We have to understand that God hates sinners and sin. Tremper Longman III summarizes what I have been saying this way: That “God hates sinners as well as sin fits with the overall Biblical understanding of the nature of God. That God is wrathful is a consequence of his jealousy. God demands exclusive loyalty. The Bible draws a close parallel between the believer’s relationship with God and marriage. These are the only relationships in which the partners are bound by an exclusive tie. Thus, they are the only relationships in which jealousy is not tolerated, but deemed right.” (An Exegetical & Expository Commentary on “The Minor Prophets,” Vol. 2, Baker Academic, 1993, p.788).
Despite what you might believe, once we are saved, we are not sinners. We may commit sins, but remember how Paul addresses so many of his epistles: “To all in Rome who are loved by God and called to be saints” (Romans 1:7); “To the church of God in Corinth, to those sanctified in Christ Jesus and called to be holy” (1 Corinthians 1:2); “To the saints in Ephesus, the faithful in Christ Jesus” (Ephesians 1:1); etc…
The act of our salvation not only transfers us from the kingdom of darkness to the kingdom of light, God’s character and Spirit come to indwell us. At least positionally, we are one with Christ, we have passed from death to life. God now expects more of us and treats us differently. The forbearance and patience He exhibited in bringing us to Him passes and the fruit of the Spirit needs to begin to dominate all we do. He corrects and rebukes us to purify us from all our sins (1 John 1:9). He demands that we be exclusively His.

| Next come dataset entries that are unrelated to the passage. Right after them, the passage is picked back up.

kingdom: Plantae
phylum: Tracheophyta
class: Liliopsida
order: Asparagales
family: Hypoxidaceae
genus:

Our lives are to be marked by a driving passion to do everything for and with Christ. Satan uses life’s demands to distract us from the closeness God intends for us to experience. God demands we continue to invite Him into each and every situation. He demands to solve our problems for us because He alone knows everything that is going on not only in our lives but in the lives of those around us.
Larry McMurtry, known for his book, Lonesome Dove, wrote another book about roads—the many roads he had driven on and the hundreds of miles he had explored across America. At last, returning in memory to the place where he grew up in east Texas, he recalls that his father had seldom gone much farther than the dusty roads near his dirt farm. Comparing his own travels to his father's localized life, McMurtry admits, "I have looked at many places quickly. My father looked at one place deeply."
Life wants to carry us everywhere so that we get lost in its “new and improved” excitement. Life’s trick is that too many roads and too many new things soon lead to indifference, laziness, and deception. The more we try to know everything about everything, the less we able to experience the newness in the same old thing. The everyday relationship with our spouse looses the excitement of meeting someone new. The false passion of forbidden fruit seems real instead of our allowing life to teach us to search out the deep intimate secrets of the ones with whom we should experience every day. I hope you understand I am talking about your spouse, your children, your friends, the people with whom you serve God, and most importantly God Himself.
Passion and excitement doesn’t require “new and improved;” it only requires a willingness to look deeper and understand more. Take the time God gives you to learn all that He wants to teach you.